◆ **What the task asks**: Write out every entry below exactly as it appears. Pictures do not belong in the copy.

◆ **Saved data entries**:
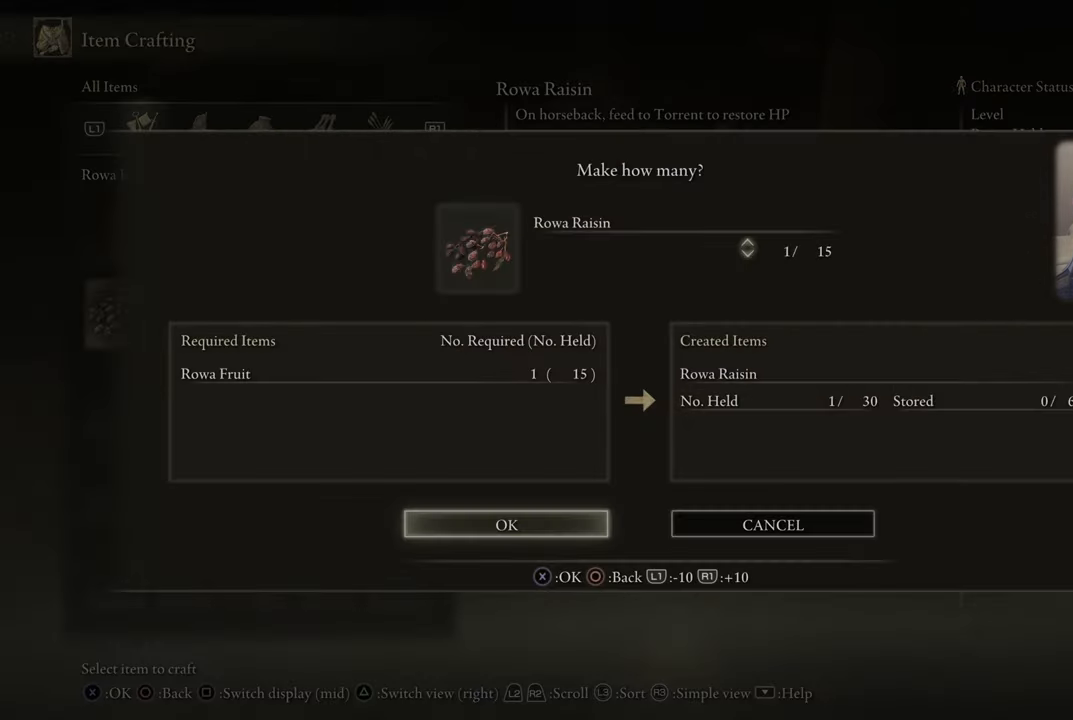
{"buttons": [], "left_stick": "center", "right_stick": "center", "events": [[50, "CROSS", "up"]]}
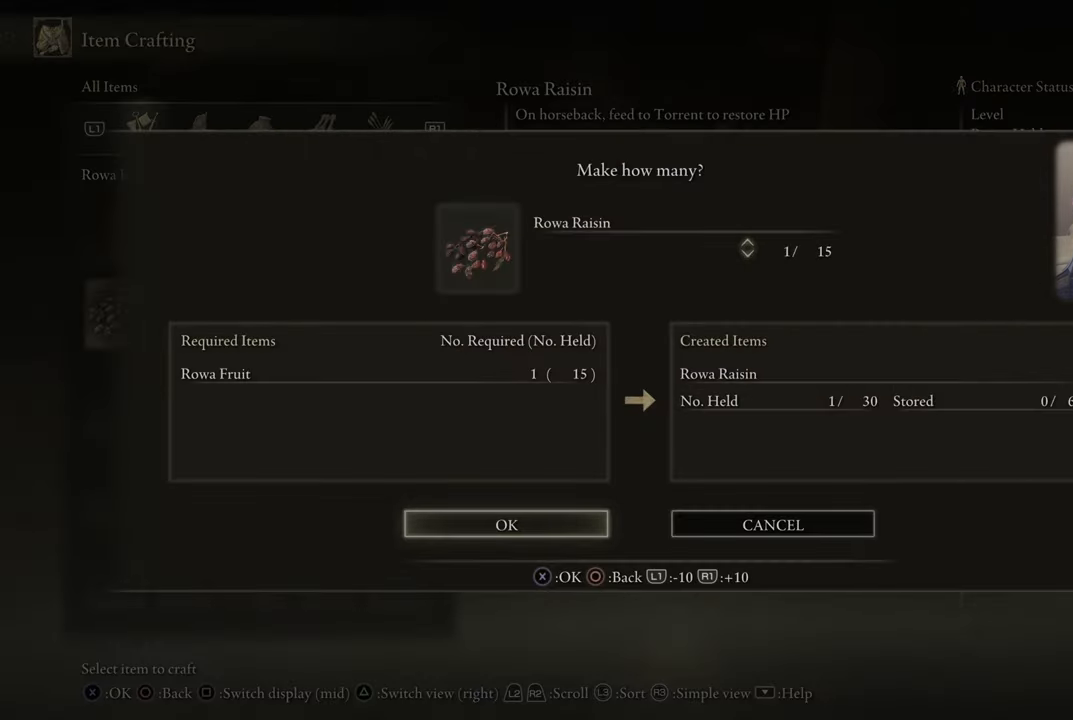
{"buttons": [], "left_stick": "center", "right_stick": "center", "events": []}
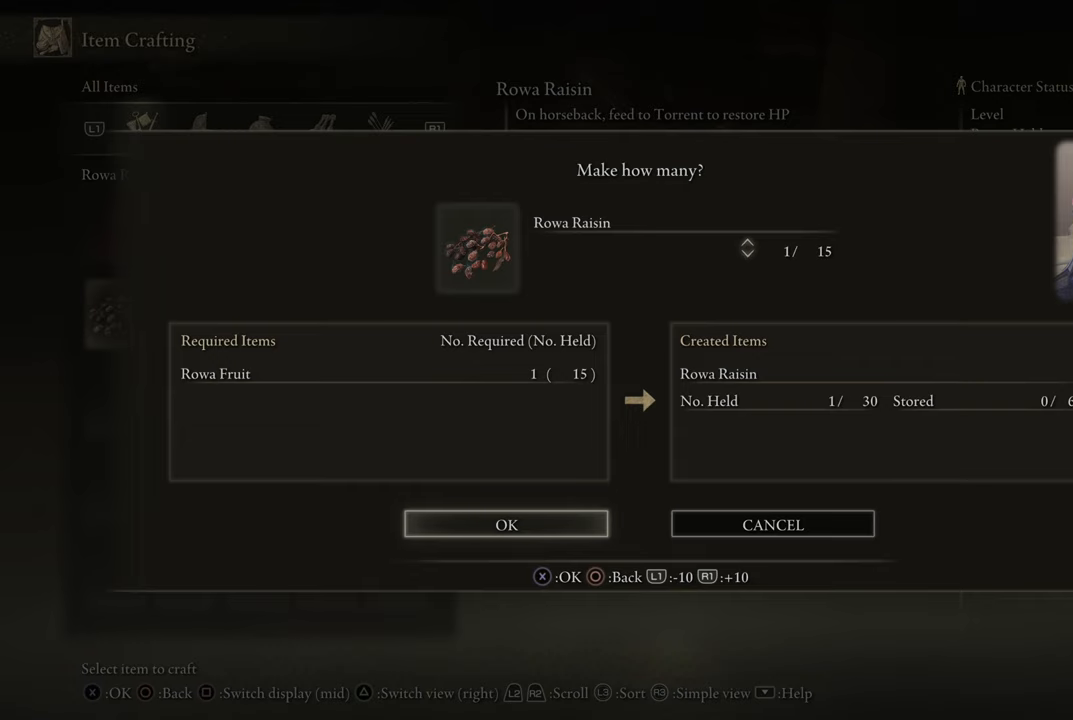
{"buttons": [], "left_stick": "center", "right_stick": "center", "events": []}
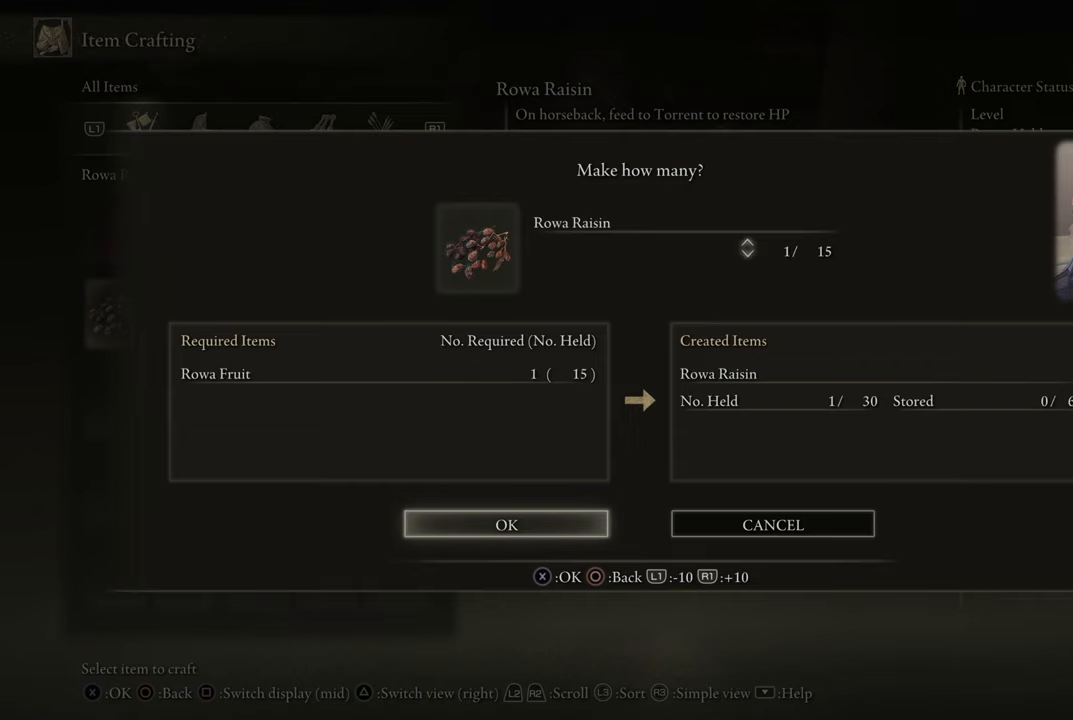
{"buttons": [], "left_stick": "center", "right_stick": "center", "events": [[150, "DPAD_UP", "down"], [267, "DPAD_UP", "up"], [384, "DPAD_UP", "down"], [484, "DPAD_UP", "up"]]}
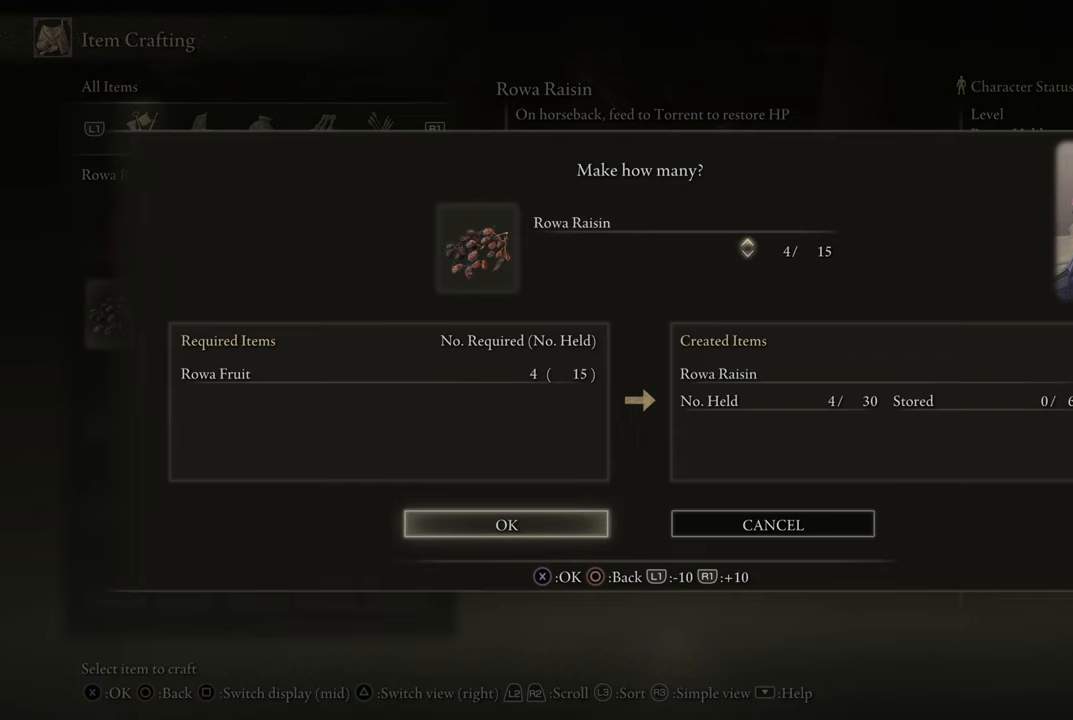
{"buttons": [], "left_stick": "center", "right_stick": "center", "events": [[34, "DPAD_UP", "down"], [150, "DPAD_UP", "up"], [250, "DPAD_UP", "down"], [384, "DPAD_UP", "up"]]}
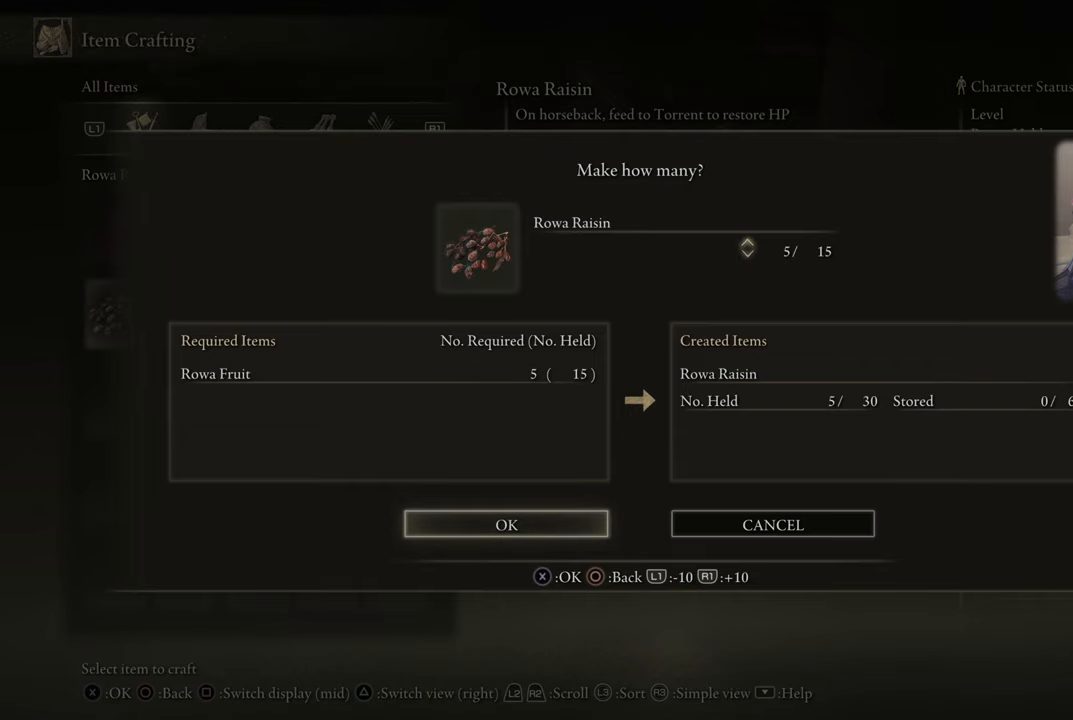
{"buttons": [], "left_stick": "center", "right_stick": "center", "events": []}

◆ **Response to the task**:
{"buttons": [], "left_stick": "center", "right_stick": "center", "events": [[50, "CROSS", "up"]]}
{"buttons": [], "left_stick": "center", "right_stick": "center", "events": []}
{"buttons": [], "left_stick": "center", "right_stick": "center", "events": []}
{"buttons": [], "left_stick": "center", "right_stick": "center", "events": [[150, "DPAD_UP", "down"], [267, "DPAD_UP", "up"], [384, "DPAD_UP", "down"], [484, "DPAD_UP", "up"]]}
{"buttons": [], "left_stick": "center", "right_stick": "center", "events": [[34, "DPAD_UP", "down"], [150, "DPAD_UP", "up"], [250, "DPAD_UP", "down"], [384, "DPAD_UP", "up"]]}
{"buttons": [], "left_stick": "center", "right_stick": "center", "events": []}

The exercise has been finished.